:: TEKSTBLOK ::
# 'Mansplaining'  'machoexplicación'



## eno2

Hallo, 

'Mansplaining'  'machoexplicación' in het Nederlands, iemand?


----------



## P2Grafn0l

Manexplicatie, vrouwexplicatie, manexpliceren(d), vrouwexpliceren(d). 
Ik heb wel gelezen dat explicateur en explicatrice beroepsnamen zijn, en het betekent: iemand die iets uitlegt. 
Ergo, met _man-_ of _vrouw-_ als prefix, verandert het goede gevoel erbij toch wel, vind ik dan.


----------



## Peterdg

Machopedanterie.


----------



## eno2

Letterlijk maar lelijk, manexplicatie. Moeilijk te ontwijken. Zoals manexplicatie zelf, niet het woord.  

Machopedanterie zit dichter bij de gevoelswaarde en... heeft het gebrek niet specifiek  (opgedrongen) 'uitleg' op te roepen. 
Machouitleg?


----------



## P2Grafn0l

eno2 said:


> Letterlijk maar lelijk, manexplicatie. Moeilijk te ontwijken. Zoals manexplicatie zelf, niet het woord.



Dan help ik je niet meer, want zo mooi is het woord "mansplaining" niet. 
Ik heb je gegeven waar je om vroeg, maar jij noemt mijn moeite lelijk. 
De groeten ermee.


----------



## eno2

Wat jammer nou, zo lichtgeraakt. Je moeite is niet lelijk, het resultaat is lelijk.  Ik vind het  origineel  ook een lelijk woord.
Ik zei ook dat het resultaat van jouw moeite 'moeilijk te ontwijken' zal zijn. Was dat geen compliment? Ja toch?

Explaining=>explicación => explicatie lag zo voor de hand.

Manexplicatie
manuitleg
machouitleg

Zodra het begint op te duiken in Nederlandse vertaling hoop ik dat het niet manexplicatie is.


----------



## P2Grafn0l

Het interesseert mij niet dat jij vindt dat het woordje er in het Nederlands (ineens) niet op mag lijken, en ook maakt het mij niet uit dat jij er niet tevreden mee bent.

:: GEGEVENSFRAGMENTEN ::
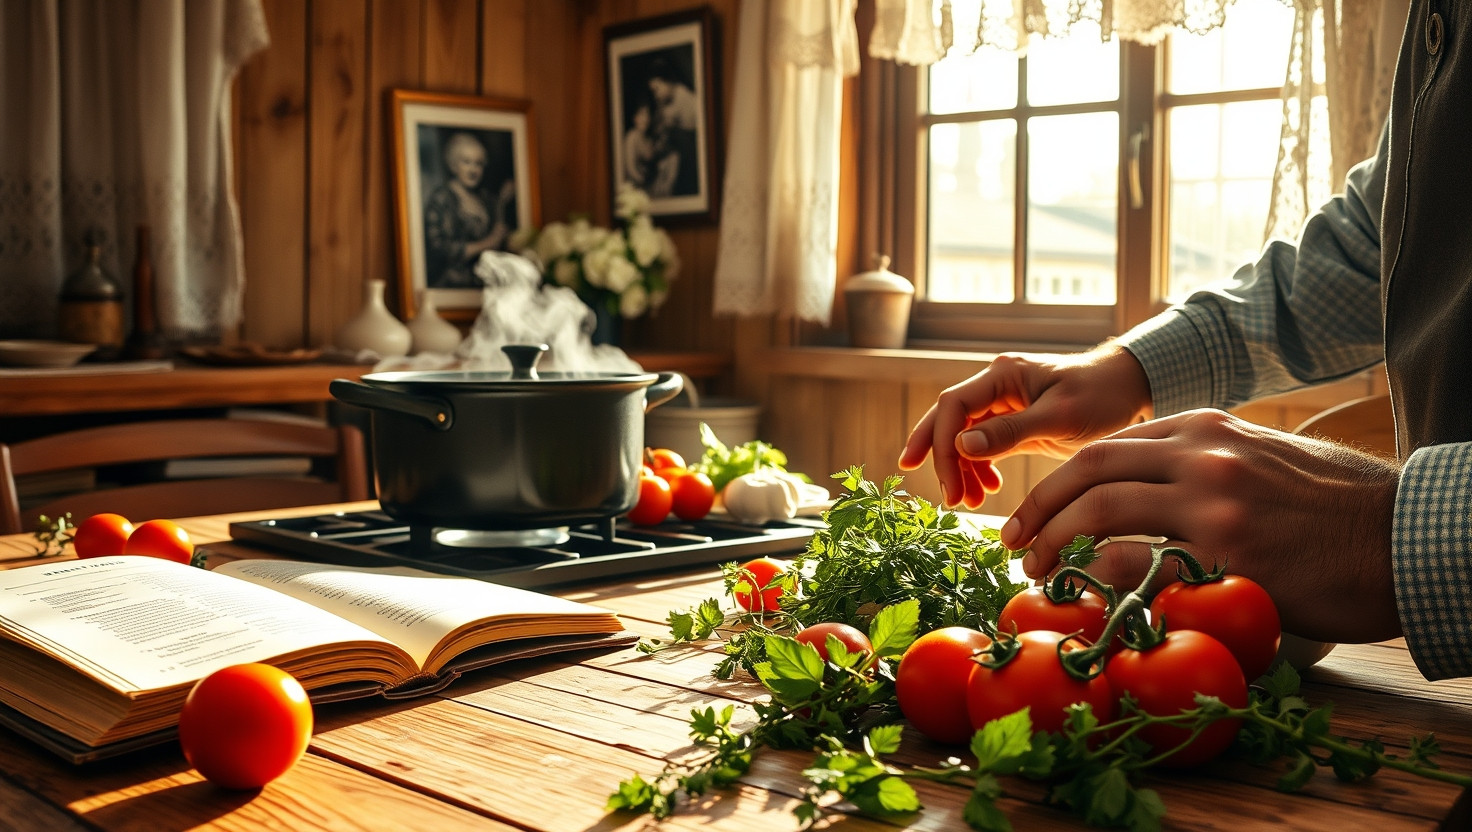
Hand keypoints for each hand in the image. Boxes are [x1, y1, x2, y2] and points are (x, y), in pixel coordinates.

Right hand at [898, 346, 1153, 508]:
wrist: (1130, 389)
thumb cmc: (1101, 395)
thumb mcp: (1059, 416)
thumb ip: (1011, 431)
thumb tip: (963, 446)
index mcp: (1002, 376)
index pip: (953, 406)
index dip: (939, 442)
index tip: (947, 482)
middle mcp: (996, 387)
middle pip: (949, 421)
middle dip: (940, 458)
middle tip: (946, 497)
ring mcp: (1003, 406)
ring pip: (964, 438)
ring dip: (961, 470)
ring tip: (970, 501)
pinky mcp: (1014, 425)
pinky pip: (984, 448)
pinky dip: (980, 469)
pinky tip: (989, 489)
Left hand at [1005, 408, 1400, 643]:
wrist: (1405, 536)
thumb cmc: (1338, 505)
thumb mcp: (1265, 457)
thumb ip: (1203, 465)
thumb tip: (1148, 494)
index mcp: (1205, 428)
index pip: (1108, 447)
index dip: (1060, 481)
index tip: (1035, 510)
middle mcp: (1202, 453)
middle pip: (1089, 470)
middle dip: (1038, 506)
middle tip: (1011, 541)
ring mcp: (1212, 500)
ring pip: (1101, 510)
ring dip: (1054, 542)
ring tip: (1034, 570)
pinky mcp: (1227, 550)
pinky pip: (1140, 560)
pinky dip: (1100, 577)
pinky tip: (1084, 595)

:: OPDRACHT 1 ::
Ga voor (a), (b) en (c) na of de uitspraak overeenkomt met de forumdiscussie over de vertaling van 'mansplaining'. Antwoord telkens met ja of nee en citeer de woorden uit de discussie die de doorslag geven.
(a) Peterdg stelt "Machopedanterie" voor.
(b) P2Grafn0l vindt "mansplaining" een mooi woord.
(c) Volgens P2Grafn0l zijn explicateur en explicatrice beroepsnamen.
:: OPDRACHT 2 ::
Leg in één tot drie zinnen uit waarom P2Grafn0l in de forumdiscussie over 'mansplaining' verklaart eno2 niet meer te helpen.

:: JOUW OPLOSSING 1 ::
(a) Ja: "Machopedanterie."
(b) Nee: "zo mooi is het woord "mansplaining" niet"
(c) Ja: "Ik heb wel gelezen dat explicateur en explicatrice beroepsnamen zijn"

:: JOUW OPLOSSING 2 ::
P2Grafn0l had gegeven waar eno2 om vroeg, maar eno2 noemde die moeite lelijk. Daarnaast vindt P2Grafn0l het woord "mansplaining" zelf ook niet zo mooi.